## Data extracts

--- START ---

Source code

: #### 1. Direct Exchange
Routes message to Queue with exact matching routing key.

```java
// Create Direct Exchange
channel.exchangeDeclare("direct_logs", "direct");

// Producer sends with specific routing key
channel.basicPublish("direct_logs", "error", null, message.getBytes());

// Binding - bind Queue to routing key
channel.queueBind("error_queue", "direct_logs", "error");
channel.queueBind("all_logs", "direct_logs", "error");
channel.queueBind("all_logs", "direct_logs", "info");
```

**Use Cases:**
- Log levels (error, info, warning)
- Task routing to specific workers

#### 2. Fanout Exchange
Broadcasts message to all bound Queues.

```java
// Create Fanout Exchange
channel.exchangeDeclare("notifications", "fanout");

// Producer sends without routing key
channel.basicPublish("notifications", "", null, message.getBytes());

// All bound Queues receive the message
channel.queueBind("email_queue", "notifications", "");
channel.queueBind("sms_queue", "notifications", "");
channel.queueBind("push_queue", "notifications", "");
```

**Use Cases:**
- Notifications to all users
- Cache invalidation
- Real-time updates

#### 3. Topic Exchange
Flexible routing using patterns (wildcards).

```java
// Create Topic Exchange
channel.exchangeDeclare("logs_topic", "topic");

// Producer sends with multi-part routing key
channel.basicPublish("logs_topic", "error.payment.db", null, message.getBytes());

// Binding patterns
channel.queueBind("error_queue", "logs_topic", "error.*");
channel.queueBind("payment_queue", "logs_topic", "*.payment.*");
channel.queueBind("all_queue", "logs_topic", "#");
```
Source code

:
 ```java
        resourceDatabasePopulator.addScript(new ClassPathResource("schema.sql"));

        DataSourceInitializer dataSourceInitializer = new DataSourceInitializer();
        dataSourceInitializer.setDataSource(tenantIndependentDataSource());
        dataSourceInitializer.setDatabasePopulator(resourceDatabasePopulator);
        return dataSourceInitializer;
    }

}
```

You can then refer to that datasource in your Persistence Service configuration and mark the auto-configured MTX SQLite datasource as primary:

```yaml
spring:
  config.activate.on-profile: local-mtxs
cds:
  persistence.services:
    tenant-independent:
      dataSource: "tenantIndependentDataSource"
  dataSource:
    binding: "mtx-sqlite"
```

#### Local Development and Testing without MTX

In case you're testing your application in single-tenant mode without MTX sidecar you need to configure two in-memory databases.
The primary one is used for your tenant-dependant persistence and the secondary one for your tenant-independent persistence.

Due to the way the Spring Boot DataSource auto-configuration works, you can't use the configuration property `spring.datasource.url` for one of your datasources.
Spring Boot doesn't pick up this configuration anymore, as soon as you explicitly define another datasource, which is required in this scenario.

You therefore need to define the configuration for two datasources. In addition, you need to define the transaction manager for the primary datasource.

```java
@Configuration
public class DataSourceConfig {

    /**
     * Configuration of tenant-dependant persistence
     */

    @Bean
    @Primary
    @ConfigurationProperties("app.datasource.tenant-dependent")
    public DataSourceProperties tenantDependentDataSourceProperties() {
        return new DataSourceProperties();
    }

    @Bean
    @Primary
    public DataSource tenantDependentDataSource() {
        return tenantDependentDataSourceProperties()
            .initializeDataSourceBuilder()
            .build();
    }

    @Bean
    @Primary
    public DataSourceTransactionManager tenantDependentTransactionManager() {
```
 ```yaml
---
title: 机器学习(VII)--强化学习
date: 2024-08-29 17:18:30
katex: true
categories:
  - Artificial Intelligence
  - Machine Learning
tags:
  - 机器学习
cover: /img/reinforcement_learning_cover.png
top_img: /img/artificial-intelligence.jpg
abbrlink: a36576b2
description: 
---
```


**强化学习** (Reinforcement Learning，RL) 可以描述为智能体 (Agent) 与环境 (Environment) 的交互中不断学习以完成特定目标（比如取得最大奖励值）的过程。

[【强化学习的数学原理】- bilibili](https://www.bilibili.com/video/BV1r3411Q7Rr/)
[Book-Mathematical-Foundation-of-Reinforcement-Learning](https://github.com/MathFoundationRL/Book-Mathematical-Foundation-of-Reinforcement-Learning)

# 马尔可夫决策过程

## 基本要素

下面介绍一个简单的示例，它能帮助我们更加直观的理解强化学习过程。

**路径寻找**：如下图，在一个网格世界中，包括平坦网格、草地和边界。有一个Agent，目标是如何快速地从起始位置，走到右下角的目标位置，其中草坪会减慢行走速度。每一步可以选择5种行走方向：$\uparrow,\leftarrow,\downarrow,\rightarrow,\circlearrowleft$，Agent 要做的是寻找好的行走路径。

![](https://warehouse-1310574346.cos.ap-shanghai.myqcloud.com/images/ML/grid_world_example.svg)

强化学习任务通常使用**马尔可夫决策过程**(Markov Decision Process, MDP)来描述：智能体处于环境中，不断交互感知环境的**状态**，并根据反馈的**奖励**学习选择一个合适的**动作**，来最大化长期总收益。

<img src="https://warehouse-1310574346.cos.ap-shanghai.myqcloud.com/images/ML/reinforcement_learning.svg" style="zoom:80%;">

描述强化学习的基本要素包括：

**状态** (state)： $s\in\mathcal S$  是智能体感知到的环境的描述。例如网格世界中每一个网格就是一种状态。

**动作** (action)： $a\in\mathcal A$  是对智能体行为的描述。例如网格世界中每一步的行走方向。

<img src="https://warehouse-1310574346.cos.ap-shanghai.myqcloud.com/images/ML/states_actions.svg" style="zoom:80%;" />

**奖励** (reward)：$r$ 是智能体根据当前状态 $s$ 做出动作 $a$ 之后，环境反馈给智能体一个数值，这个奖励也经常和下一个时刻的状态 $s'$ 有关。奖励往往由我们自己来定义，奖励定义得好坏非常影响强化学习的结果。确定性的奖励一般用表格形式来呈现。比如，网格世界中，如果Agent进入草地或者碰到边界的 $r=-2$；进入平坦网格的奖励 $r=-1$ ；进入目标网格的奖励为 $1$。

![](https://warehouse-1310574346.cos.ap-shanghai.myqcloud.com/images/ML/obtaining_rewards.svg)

--- END ---

## Work instructions
Your answer should be one number: the count of lines in the records above that contain "patterns".

## Answer box
2